**Records provided**:
►

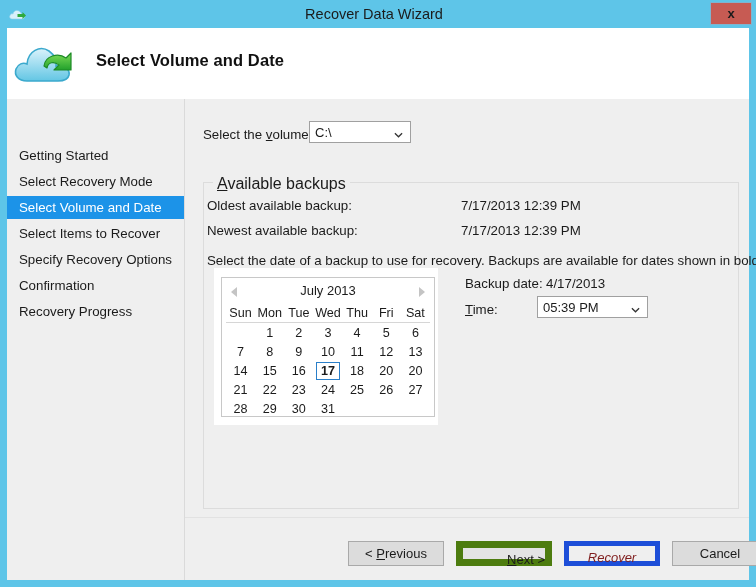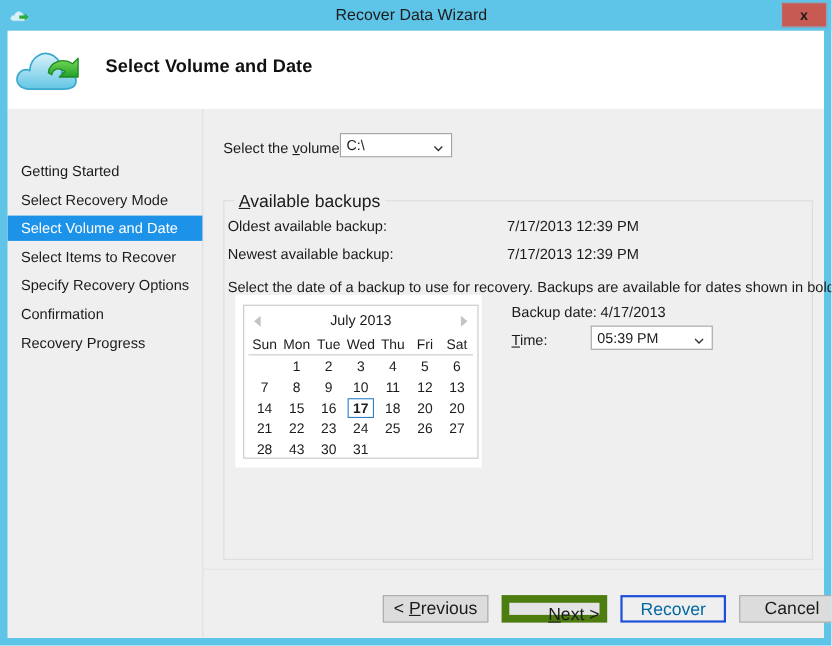--- a/index.html
+++ b/index.html
@@ -264,36 +264,37 @@
     background: #efefef;
   }
   .btn {
     position: absolute;
     top: 23px;
     width: 96px;
     height: 25px;
     background: #dcdcdc;
     border: 1px solid #a9a9a9;
     box-sizing: border-box;
-    font-size: 16px;
+    font-size: 13px;
     color: #1b1b1b;
     line-height: 23px;
     text-align: center;
     cursor: default;
     font-family: "Liberation Sans", sans-serif;
   }
   .btn.default {
     background: #e4e4e4;
     border: 7px solid #4d7c0f;
     text-align: right;
   }
   .btn.disabled {
     background: #efefef;
-    border: 2px solid #1d4ed8;
-    color: #0369a1;
+    border: 5px solid #1d4ed8;
+    color: #7f1d1d;
+    font-style: italic;
   }
 </style>
 </head>
 <body>
 
 <div class="window">
 
   <div class="titlebar">
     <div class="win-icon">
       <svg width="18" height="15" viewBox="0 0 36 30">
@@ -424,21 +425,21 @@
                   <td><span>21</span></td>
                   <td><span>22</span></td>
                   <td><span>23</span></td>
                   <td><span>24</span></td>
                   <td><span>25</span></td>
                   <td><span>26</span></td>
                   <td><span>27</span></td>
                 </tr>
                 <tr>
                   <td><span>28</span></td>
-                  <td><span>43</span></td>
+                  <td><span>29</span></td>
                   <td><span>30</span></td>
                   <td><span>31</span></td>
                   <td><span></span></td>
                   <td><span></span></td>
                   <td><span></span></td>
                 </tr>
               </tbody>
             </table>
           </div>
         </div>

◄

**What needs to be done**: None of the pictures should appear; the rest of the entries must be reproduced exactly.

**Answer to the problem**:
--- a/index.html
+++ b/index.html
@@ -264,36 +264,37 @@
     background: #efefef;
   }
   .btn {
     position: absolute;
     top: 23px;
     width: 96px;
     height: 25px;
     background: #dcdcdc;
     border: 1px solid #a9a9a9;
     box-sizing: border-box;
-    font-size: 16px;
+    font-size: 13px;
     color: #1b1b1b;
     line-height: 23px;
     text-align: center;
     cursor: default;
     font-family: "Liberation Sans", sans-serif;
   }
   .btn.default {
     background: #e4e4e4;
     border: 7px solid #4d7c0f;
     text-align: right;
   }
   .btn.disabled {
     background: #efefef;
-    border: 2px solid #1d4ed8;
-    color: #0369a1;
+    border: 5px solid #1d4ed8;
+    color: #7f1d1d;
+    font-style: italic;
   }
 </style>
 </head>
 <body>
 
 <div class="window">
 
   <div class="titlebar">
     <div class="win-icon">
       <svg width="18" height="15" viewBox="0 0 36 30">
@@ -424,21 +425,21 @@
                   <td><span>21</span></td>
                   <td><span>22</span></td>
                   <td><span>23</span></td>
                   <td><span>24</span></td>
                   <td><span>25</span></td>
                   <td><span>26</span></td>
                   <td><span>27</span></td>
                 </tr>
                 <tr>
                   <td><span>28</span></td>
-                  <td><span>43</span></td>
+                  <td><span>29</span></td>
                   <td><span>30</span></td>
                   <td><span>31</span></td>
                   <td><span></span></td>
                   <td><span></span></td>
                   <td><span></span></td>
                 </tr>
               </tbody>
             </table>
           </div>
         </div>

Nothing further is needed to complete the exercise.